EXERCISE OBJECTIVE: Every line below that has "none" in it should be copied.

Change listing data:
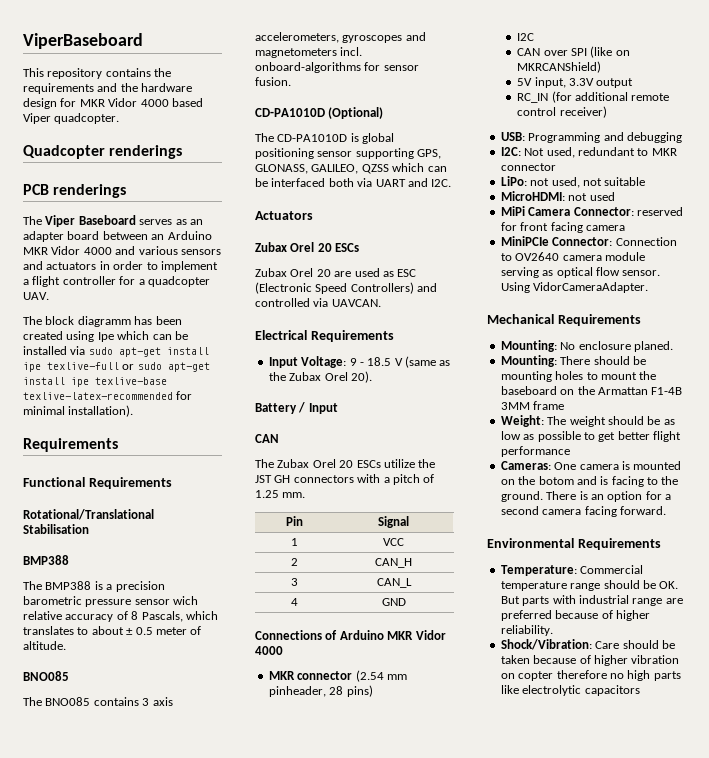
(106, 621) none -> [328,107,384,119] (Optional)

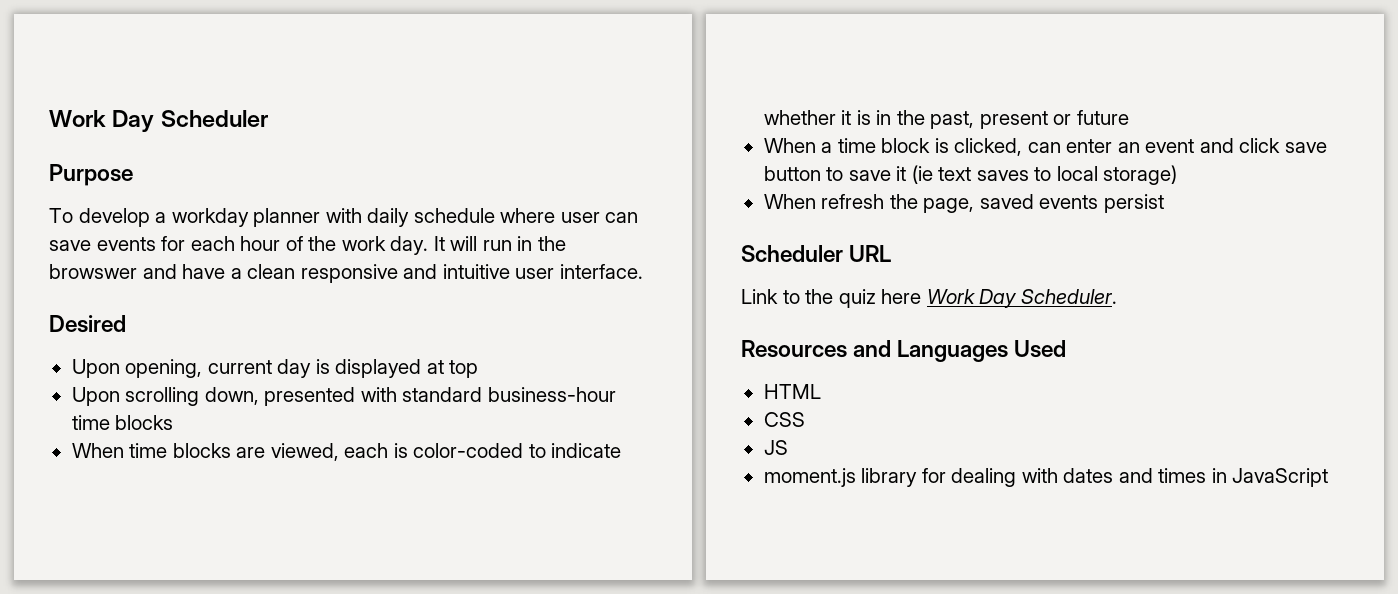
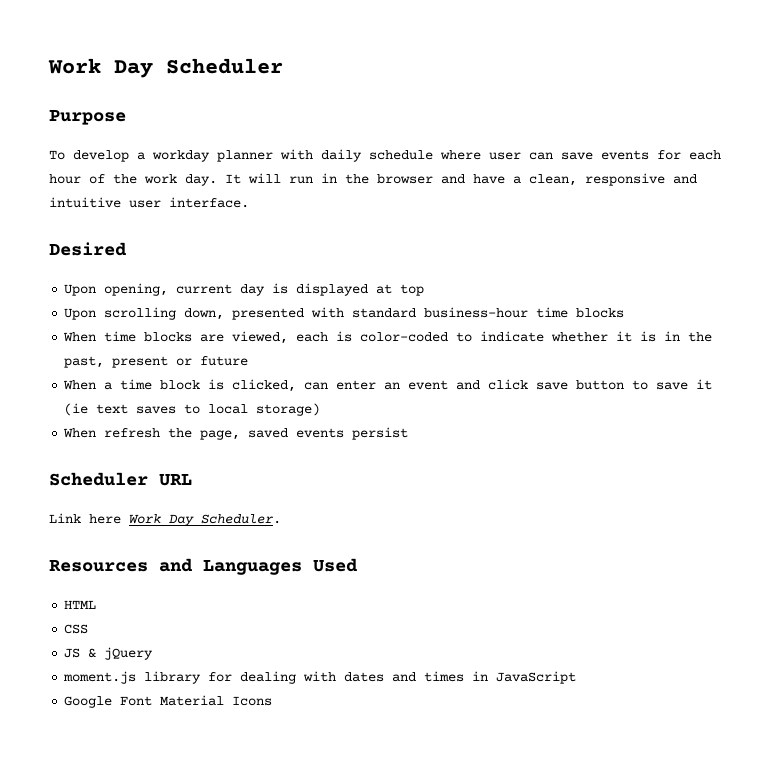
[49,264,137,279] browswer -> [377,174,433,184] browser
[247,264,296,279] clean -> [529,174,577,186] clean,
[782,289,876,308] to the quiz -> (81, 518) none
(788, 447) none -> [88,647,154,660] & jQuery
(1329, 477) none -> [64,695,273,708] // Google Font Material Icons

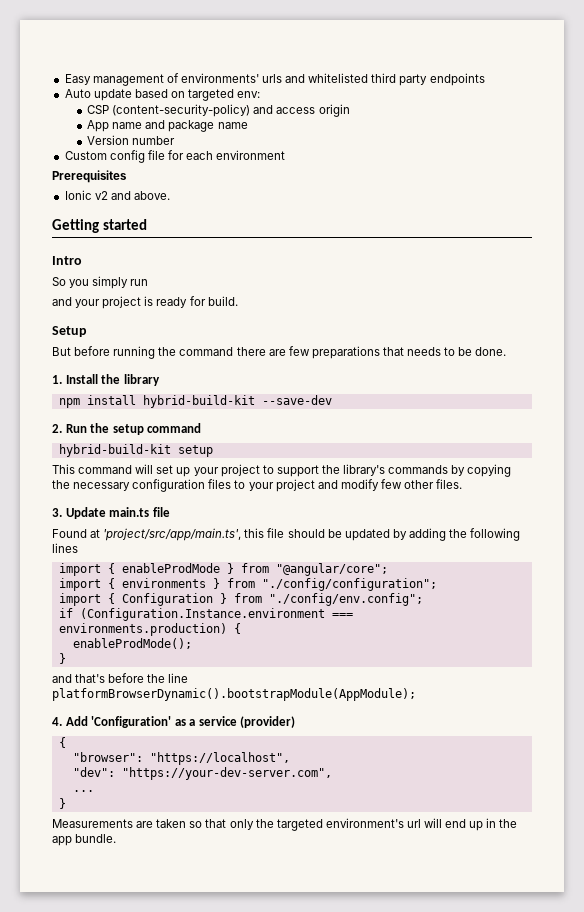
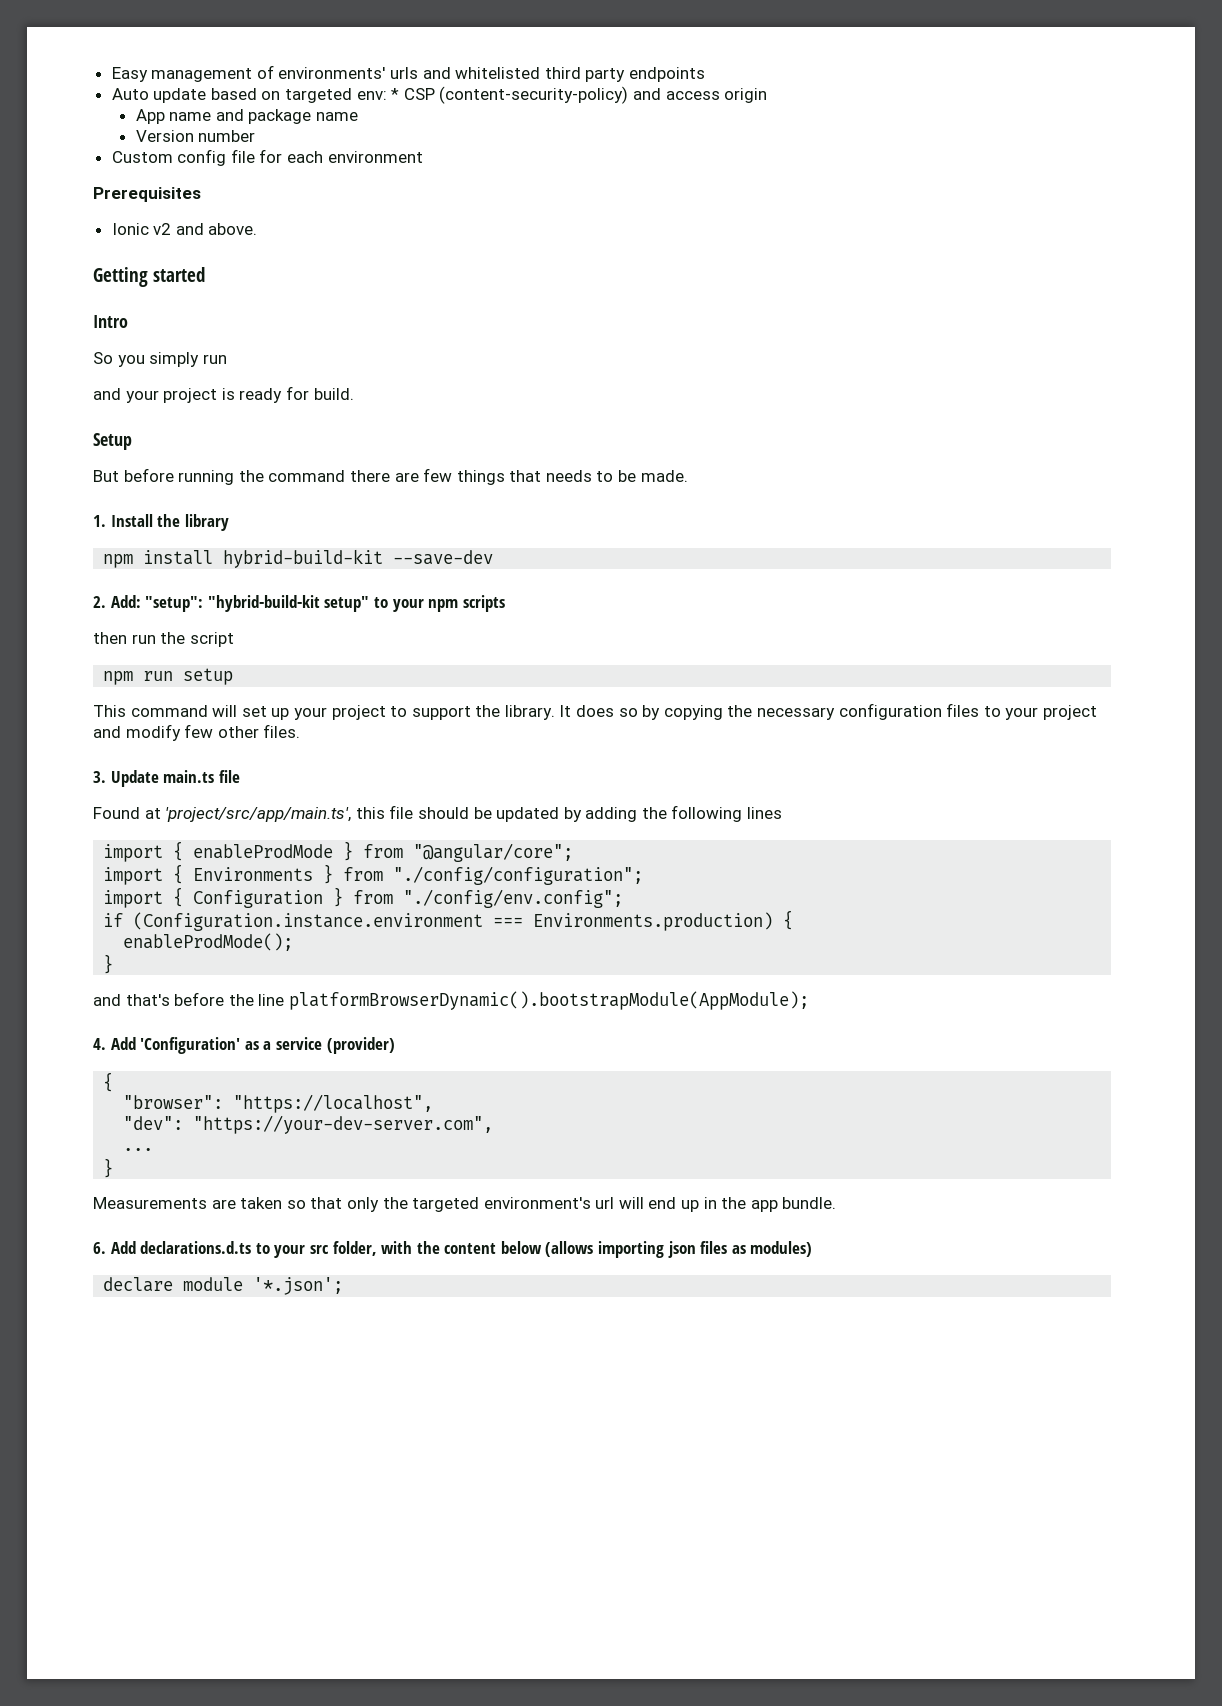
(261, 94) // -> [391,88,400,100] *
[311,346,380,359] preparations -> [456,470,505,485] things
[475,347,507,356] done. -> [640,470,688,482] made.
[65,423,202,435] [58,444,171,457] Run the setup command // hybrid-build-kit -> [110,595,505,612] [93,632,234,647] [103,671,174,685] Add: "setup": "hybrid-build-kit setup" to your npm scripts // then run the script // npm run
[343,464,449,476] library's commands -> [504,705,638,720] library. It does so
[121,578,206,588] environments -> [193,867,314,881] Environments
[79,608,353,621] [58,623,227,636] (Configuration.Instance.environment === environments.production) -> [133,912,774,931] (Configuration.instance.environment === Environments.production)
(117, 838) none -> [93,1241,813,1258] [103,1277,344,1295] // 6. Add declarations.d.ts to your src folder, with the content below (allows importing json files as modules) // declare module '*.json';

EXERCISE SOLUTION:
(106, 621) none -> [328,107,384,119] (Optional)
[782,289,876,308] to the quiz -> (81, 518) none
(788, 447) none -> [88,647,154,660] & jQuery
(1329, 477) none -> [64,695,273,708] // Google Font Material Icons
(117, 838) none -> [93,1241,813,1258] [103,1277,344,1295] // 6. Add declarations.d.ts to your src folder, with the content below (allows importing json files as modules) // declare module '*.json';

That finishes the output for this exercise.